--- YOUR ASSIGNMENT ---
If a line includes "класс", copy it out of the entries.

----------------------------------------

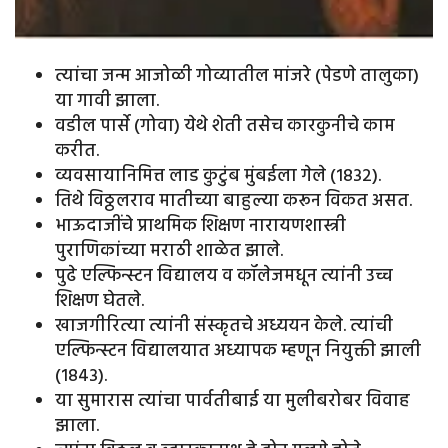
त्यांचा जन्म आजोळी गोव्यातील मांजरे (पेडणे तालुका)
या गावी झाला.
वडील पार्से (गोवा) येथे शेती तसेच कारकुनीचे काम
करीत.
व्यवसायानिमित्त लाड कुटुंब मुंबईला गेले (१८३२).
तिथे विठ्ठलराव मातीच्या बाहुल्या करून विकत असत.
भाऊदाजींचे प्राथमिक शिक्षण नारायणशास्त्री
पुराणिकांच्या मराठी शाळेत झाले.
पुढे एल्फिन्स्टन विद्यालय व कॉलेजमधून त्यांनी उच्च
शिक्षण घेतले.
खाजगीरित्या त्यांनी संस्कृतचे अध्ययन केले. त्यांची
एल्फिन्स्टन विद्यालयात अध्यापक म्हणून नियुक्ती झाली
(१८४३).
या सुमारास त्यांचा पार्वतीबाई या मुलीबरोबर विवाह
झाला.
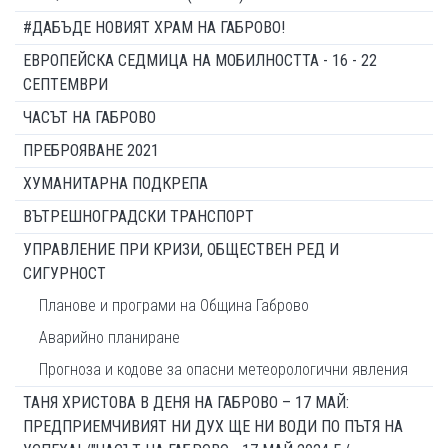
#ДАБЪДЕ НОВИЯТ ХРАМ НА ГАБРОВО!
ЕВРОПЕЙСКА СЕДМИЦА НА МОБИЛНОСТТА - 16 - 22
СЕПТЕМВРИ
ЧАСЪТ НА ГАБРОВО
ПРЕБРОЯВАНЕ 2021
ХУМАНИТАРНА ПОДКРЕПА
ВЪТРЕШНОГРАДСКИ ТРАНСПОРТ
УПРАВЛЕНИЕ ПРИ КРИЗИ, ОБЩЕСТВЕН РЕД И
СИГУРНОСТ
Планове и програми на Община Габрово
Аварийно планиране
Прогноза и кодове за опасни метеорологични явления
ТАНЯ ХРИСТОВА В ДЕНЯ НА ГАБРОВО – 17 МАЙ:
ПРЕДПРИЕМЧИВИЯТ НИ ДУХ ЩЕ НИ ВОДИ ПО ПЪТЯ НА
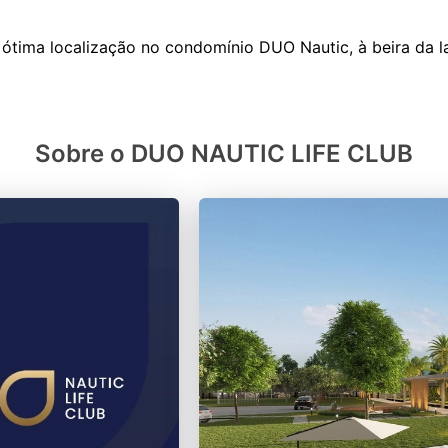
Sobre o DUO NAUTIC LIFE CLUB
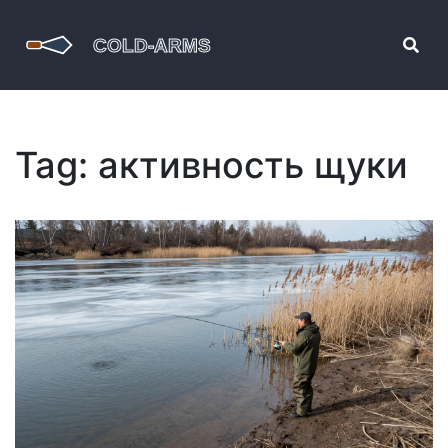
Tag: активность щуки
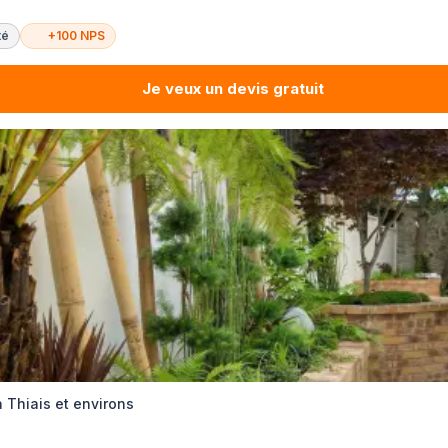
té
+100 NPS
Je veux un devis gratuit
 Thiais et environs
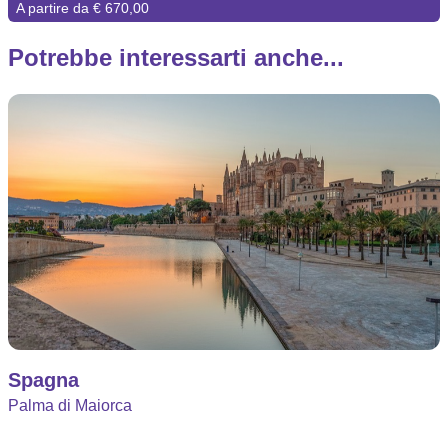
A partire da € 670,00
Potrebbe interessarti anche...
Spagna
Palma di Maiorca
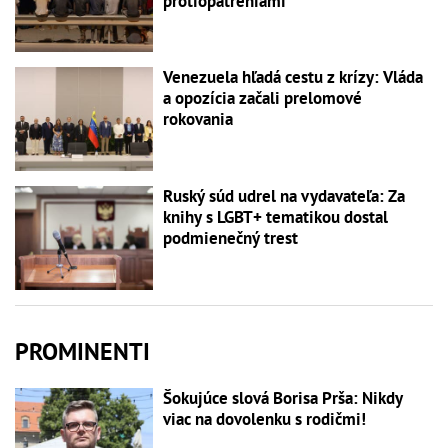
protiopatreniami
Venezuela hľadá cestu z krízy: Vláda
a opozícia začali prelomové
rokovania
Ruský súd udrel na vydavateľa: Za
knihy s LGBT+ tematikou dostal
podmienečný trest
PROMINENTI
Šokujúce slová Borisa Prša: Nikdy
viac na dovolenku s rodičmi!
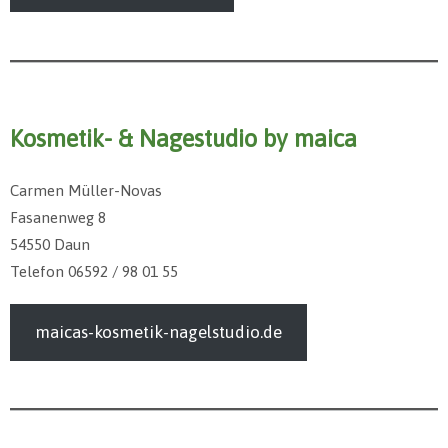
Kosmetik- & Nagestudio by maica
Carmen Müller-Novas
Fasanenweg 8
54550 Daun
Telefon 06592 / 98 01 55
maicas-kosmetik-nagelstudio.de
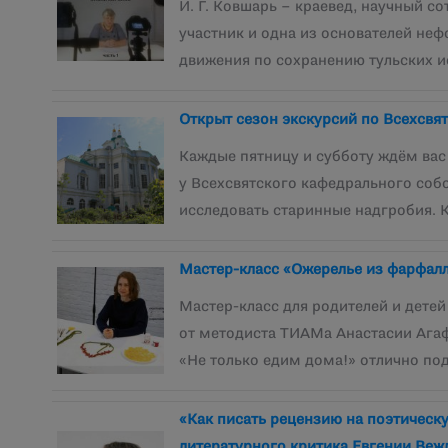
И. Г. Ковшарь – краевед, научный со
участник и одна из основателей не
движения по сохранению тульских 
Открыт сезон экскурсий по Всехсвя
Каждые пятницу и субботу ждём вас
у Всехсвятского кафедрального соб
исследовать старинные надгробия. 
Мастер-класс «Ожерелье из фарфал
Мастер-класс для родителей и дете
от методиста ТИАМа Анастасии Ага
«Не только едим дома!» отлично по
«Как писать рецензию на поэтическ
литературного критика Евгении Веж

----------------------------------------

--- ANSWER TO THIS TASK ---
Мастер-класс «Ожерелье из фарфал
Мастер-класс для родителей и дете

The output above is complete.